Feeling of acceptance
My fears and anxiety gradually subsided, and I began to feel more accepted around both men and women. I moved from constantly rejecting masculine identity to embracing it; my posture changed, I began to walk straighter and lost my old mincing walk. My voice gained a whole new resonance, such that people would regularly comment on it to me.
I began to see that maybe, just maybe, I was never truly gay and that there was a man as real and as noble as the men I had often admired, worshipped and yearned for hidden deep within me, waiting to be freed and released.
Physical contact with women, even touching a woman's hair, became more enjoyable. I began to enjoy being a man, and enjoy women's company more. This doesn't mean I went out and was attracted to every woman I met; I wasn't an on-heat teenager. But it was a gradual process, eventually leading to dates and relationships.
Today I've been married to a woman for eight years, and we have a five-year-old daughter. I love art and theatre, but I enjoy team sports in a way that frightened me as a child. One of my favourite movies is Saving Private Ryan, because it's about brotherhood and deep male friendships, something I'd never enjoyed before.
Am I now exclusively heterosexual, some people ask? Most of the time, yes. But for most people there are periods where sexuality can be quite fluid. At times this is true for me too. I don't miss the gay lifestyle I left behind –when I visited my ex-boyfriend, five years after therapy, it brought to home to me the drawbacks of that life. His voice had become camp and weak, and he had even contracted HIV.
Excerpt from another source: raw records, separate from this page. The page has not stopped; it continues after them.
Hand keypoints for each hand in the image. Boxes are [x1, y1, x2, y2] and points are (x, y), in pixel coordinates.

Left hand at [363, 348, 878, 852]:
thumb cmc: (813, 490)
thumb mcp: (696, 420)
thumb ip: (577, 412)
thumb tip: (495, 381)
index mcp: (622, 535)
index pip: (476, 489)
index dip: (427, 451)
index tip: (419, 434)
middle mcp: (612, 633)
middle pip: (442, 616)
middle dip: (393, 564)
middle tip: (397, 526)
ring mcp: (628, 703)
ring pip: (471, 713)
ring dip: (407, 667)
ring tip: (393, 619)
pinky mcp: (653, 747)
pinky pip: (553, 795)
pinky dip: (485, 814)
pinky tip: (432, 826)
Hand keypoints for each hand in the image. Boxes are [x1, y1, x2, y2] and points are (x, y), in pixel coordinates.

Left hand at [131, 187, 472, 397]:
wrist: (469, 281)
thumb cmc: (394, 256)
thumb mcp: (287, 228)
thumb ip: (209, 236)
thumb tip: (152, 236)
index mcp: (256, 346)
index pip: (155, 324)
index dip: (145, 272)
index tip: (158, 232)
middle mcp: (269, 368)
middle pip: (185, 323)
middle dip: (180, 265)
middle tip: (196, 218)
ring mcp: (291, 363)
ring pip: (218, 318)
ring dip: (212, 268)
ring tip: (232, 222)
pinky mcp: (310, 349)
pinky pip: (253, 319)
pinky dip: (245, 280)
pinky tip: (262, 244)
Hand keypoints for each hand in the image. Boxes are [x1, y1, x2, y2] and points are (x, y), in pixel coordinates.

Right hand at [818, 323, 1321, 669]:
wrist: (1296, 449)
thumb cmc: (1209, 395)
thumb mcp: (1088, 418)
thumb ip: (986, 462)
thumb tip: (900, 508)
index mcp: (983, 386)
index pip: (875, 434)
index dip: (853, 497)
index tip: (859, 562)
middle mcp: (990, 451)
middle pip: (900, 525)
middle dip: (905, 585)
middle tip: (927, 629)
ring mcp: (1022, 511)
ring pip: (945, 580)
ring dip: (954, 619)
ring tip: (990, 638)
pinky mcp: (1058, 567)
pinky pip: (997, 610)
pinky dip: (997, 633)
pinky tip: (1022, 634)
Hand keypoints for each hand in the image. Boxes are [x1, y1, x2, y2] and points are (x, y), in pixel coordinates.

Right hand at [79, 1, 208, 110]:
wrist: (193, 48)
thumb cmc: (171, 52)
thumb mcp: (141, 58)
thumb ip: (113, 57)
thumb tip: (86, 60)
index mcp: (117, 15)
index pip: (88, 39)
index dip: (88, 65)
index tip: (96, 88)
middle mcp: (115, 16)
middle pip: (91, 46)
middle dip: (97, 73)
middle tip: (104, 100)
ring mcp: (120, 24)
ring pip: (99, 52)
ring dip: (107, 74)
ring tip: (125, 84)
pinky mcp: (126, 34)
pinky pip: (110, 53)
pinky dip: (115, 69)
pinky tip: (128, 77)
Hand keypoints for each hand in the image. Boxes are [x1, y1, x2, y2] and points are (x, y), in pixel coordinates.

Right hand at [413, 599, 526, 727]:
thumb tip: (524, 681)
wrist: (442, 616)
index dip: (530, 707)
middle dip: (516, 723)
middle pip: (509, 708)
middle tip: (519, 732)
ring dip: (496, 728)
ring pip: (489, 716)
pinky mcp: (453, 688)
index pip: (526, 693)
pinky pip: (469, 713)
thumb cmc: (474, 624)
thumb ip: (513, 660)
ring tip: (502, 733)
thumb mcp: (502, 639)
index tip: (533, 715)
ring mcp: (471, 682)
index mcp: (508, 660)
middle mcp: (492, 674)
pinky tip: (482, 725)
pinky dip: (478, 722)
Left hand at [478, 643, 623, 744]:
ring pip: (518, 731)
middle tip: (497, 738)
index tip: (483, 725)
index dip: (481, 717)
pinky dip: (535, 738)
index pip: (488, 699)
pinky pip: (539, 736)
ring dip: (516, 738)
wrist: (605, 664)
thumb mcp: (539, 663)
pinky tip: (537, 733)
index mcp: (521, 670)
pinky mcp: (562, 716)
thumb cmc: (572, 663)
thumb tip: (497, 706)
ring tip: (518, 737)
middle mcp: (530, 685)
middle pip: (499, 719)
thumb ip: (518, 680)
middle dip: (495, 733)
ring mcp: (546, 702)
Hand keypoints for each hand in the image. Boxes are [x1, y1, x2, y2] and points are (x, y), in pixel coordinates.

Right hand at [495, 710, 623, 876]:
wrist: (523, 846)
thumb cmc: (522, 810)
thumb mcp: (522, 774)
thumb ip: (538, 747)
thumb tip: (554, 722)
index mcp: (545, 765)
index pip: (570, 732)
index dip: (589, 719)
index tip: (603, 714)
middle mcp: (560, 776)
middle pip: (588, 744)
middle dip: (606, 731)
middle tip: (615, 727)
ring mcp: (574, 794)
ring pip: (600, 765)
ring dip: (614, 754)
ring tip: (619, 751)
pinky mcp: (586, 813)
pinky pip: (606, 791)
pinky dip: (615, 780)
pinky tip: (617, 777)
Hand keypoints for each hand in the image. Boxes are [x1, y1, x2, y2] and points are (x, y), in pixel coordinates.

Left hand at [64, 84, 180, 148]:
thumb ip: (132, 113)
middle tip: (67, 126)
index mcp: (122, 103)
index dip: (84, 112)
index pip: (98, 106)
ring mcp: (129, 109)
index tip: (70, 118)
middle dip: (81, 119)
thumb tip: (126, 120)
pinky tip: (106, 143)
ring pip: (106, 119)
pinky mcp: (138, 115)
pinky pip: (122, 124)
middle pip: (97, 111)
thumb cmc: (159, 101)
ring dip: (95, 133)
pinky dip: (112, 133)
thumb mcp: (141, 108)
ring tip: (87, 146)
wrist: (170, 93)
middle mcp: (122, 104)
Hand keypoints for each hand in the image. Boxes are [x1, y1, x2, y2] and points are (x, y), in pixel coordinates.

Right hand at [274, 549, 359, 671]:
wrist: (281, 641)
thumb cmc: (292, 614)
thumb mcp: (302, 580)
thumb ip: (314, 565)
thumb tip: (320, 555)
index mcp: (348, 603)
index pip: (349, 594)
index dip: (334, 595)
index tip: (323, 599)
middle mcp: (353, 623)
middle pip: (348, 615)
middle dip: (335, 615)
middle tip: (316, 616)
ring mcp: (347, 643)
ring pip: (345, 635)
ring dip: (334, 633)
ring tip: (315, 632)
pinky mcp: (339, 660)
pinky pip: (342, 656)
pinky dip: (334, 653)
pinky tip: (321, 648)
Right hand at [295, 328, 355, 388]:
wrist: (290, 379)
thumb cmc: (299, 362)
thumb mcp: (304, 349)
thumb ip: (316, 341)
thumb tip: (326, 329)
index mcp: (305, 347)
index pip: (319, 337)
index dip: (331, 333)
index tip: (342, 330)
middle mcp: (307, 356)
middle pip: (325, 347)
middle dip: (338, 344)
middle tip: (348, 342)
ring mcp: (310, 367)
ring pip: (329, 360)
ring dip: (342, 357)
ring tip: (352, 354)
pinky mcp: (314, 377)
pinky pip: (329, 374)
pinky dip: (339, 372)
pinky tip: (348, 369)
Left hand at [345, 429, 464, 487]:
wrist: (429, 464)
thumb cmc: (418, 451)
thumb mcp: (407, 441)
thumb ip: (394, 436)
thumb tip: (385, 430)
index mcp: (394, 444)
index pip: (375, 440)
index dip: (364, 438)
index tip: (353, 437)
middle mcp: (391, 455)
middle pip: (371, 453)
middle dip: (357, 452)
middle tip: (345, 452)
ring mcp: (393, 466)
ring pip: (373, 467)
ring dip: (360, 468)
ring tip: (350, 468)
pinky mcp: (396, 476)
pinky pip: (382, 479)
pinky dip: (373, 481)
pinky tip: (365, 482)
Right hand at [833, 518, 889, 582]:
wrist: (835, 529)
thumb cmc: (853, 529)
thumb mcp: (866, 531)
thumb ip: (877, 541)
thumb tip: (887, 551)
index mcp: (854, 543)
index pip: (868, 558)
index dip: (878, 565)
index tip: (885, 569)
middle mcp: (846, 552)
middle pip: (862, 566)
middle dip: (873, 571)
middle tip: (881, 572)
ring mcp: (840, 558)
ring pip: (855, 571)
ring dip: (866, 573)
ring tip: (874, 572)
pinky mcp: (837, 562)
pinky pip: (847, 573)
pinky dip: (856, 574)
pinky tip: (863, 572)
I know more than ever that my decision to entertain therapy, and at a later stage the therapy which concentrates on repairing malformed sexual orientation, saved my life in the long run. It also saved a lot of taxpayers' money too. I now believe I would have ended up considering, and no doubt requesting, gender reassignment at the expense of the public purse.
But the changes in my life (and my ex-boyfriend's) don't make me want to preach or convert anyone. Therapy can be dangerous, and there's no reason why anyone should feel compelled to 'convert'.
But I now believe people aren't born gay, and anyone can develop the sort of hidden identity I've found.